#### [WHAT TO DO]
Starting at the line that has "## Network Description" and stopping after the line that has "- The Experiment was run for 25 epochs.", reproduce the listing below exactly; omit everything else.

#### [SUPPLIED MATERIAL]

....

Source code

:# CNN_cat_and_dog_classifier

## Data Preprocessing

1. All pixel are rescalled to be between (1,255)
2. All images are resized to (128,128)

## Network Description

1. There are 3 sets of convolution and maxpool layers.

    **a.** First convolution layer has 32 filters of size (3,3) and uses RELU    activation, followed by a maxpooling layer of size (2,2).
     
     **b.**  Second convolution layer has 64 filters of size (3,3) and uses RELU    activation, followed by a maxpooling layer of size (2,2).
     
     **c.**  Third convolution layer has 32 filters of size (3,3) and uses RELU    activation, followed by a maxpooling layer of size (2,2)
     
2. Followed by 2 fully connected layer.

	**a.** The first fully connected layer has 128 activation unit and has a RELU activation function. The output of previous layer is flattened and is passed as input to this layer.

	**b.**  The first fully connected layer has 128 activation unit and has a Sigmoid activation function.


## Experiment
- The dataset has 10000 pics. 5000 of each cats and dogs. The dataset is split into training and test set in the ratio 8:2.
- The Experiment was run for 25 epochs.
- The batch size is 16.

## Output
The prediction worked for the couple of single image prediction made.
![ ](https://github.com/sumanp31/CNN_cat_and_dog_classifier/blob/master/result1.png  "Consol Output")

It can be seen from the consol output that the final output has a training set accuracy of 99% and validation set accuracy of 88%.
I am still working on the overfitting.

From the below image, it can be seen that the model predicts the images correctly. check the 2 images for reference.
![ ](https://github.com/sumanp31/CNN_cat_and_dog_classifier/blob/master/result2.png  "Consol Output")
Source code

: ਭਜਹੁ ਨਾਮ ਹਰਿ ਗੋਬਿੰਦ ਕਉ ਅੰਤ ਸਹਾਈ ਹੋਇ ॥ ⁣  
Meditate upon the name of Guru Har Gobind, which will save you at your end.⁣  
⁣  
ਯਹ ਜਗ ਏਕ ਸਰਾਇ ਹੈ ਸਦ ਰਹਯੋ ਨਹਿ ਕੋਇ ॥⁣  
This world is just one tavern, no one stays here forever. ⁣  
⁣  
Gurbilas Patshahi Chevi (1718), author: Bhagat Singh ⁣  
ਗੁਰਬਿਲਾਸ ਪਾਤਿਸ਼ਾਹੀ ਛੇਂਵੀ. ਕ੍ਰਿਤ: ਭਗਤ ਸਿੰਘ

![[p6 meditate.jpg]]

....

#### [EXERCISE RESULT]
## Network Description

1. There are 3 sets of convolution and maxpool layers.

    **a.** First convolution layer has 32 filters of size (3,3) and uses RELU    activation, followed by a maxpooling layer of size (2,2).
     
     **b.**  Second convolution layer has 64 filters of size (3,3) and uses RELU    activation, followed by a maxpooling layer of size (2,2).
     
     **c.**  Third convolution layer has 32 filters of size (3,3) and uses RELU    activation, followed by a maxpooling layer of size (2,2)
     
2. Followed by 2 fully connected layer.

	**a.** The first fully connected layer has 128 activation unit and has a RELU activation function. The output of previous layer is flattened and is passed as input to this layer.

	**b.**  The first fully connected layer has 128 activation unit and has a Sigmoid activation function.


## Experiment
- The dataset has 10000 pics. 5000 of each cats and dogs. The dataset is split into training and test set in the ratio 8:2.
- The Experiment was run for 25 epochs.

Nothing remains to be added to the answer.